■ **About this exercise**
Can you write out the text of the entries below again, swapping every "GRATUIT" for "OFFERT" and changing nothing else? Leave the pictures out.

- - - - - - -

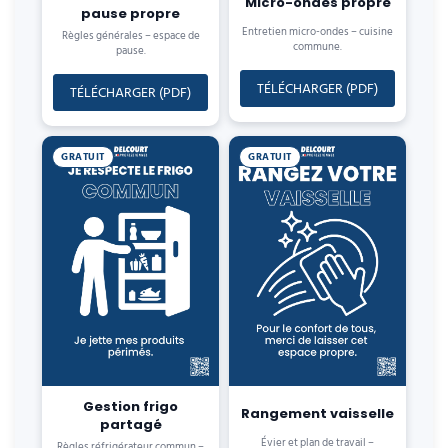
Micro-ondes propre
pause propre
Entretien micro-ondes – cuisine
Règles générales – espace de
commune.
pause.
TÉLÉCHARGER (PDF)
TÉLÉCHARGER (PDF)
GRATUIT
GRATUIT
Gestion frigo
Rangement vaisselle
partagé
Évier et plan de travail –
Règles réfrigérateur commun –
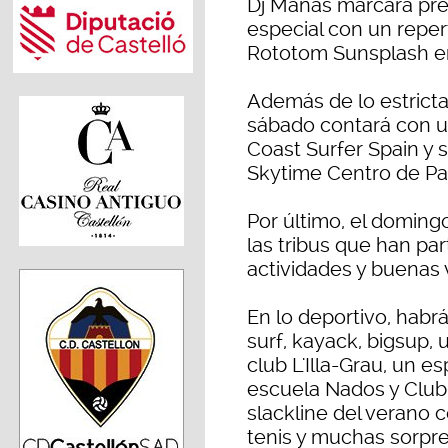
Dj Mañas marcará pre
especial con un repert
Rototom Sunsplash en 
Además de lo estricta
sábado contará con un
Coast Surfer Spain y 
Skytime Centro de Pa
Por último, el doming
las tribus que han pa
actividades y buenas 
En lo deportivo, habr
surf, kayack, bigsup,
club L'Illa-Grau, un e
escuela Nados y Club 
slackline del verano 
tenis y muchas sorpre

- - - - - - -

■ **Response box**
Micro-ondes propre
pause propre
Entretien micro-ondes – cuisine
Règles générales – espace de
commune.
pause.
TÉLÉCHARGER (PDF)
TÉLÉCHARGER (PDF)
OFFERT
OFFERT
Gestion frigo
Rangement vaisselle
partagé
Évier et plan de travail –
Règles réfrigérateur commun –
Dj Mañas marcará pre
especial con un repert
Rototom Sunsplash en 
Además de lo estricta
sábado contará con un
Coast Surfer Spain y 
Skytime Centro de Pa
Por último, el doming
las tribus que han pa
actividades y buenas 
En lo deportivo, habr
surf, kayack, bigsup,
club L'Illa-Grau, un e
escuela Nados y Club 
slackline del verano 
tenis y muchas sorpre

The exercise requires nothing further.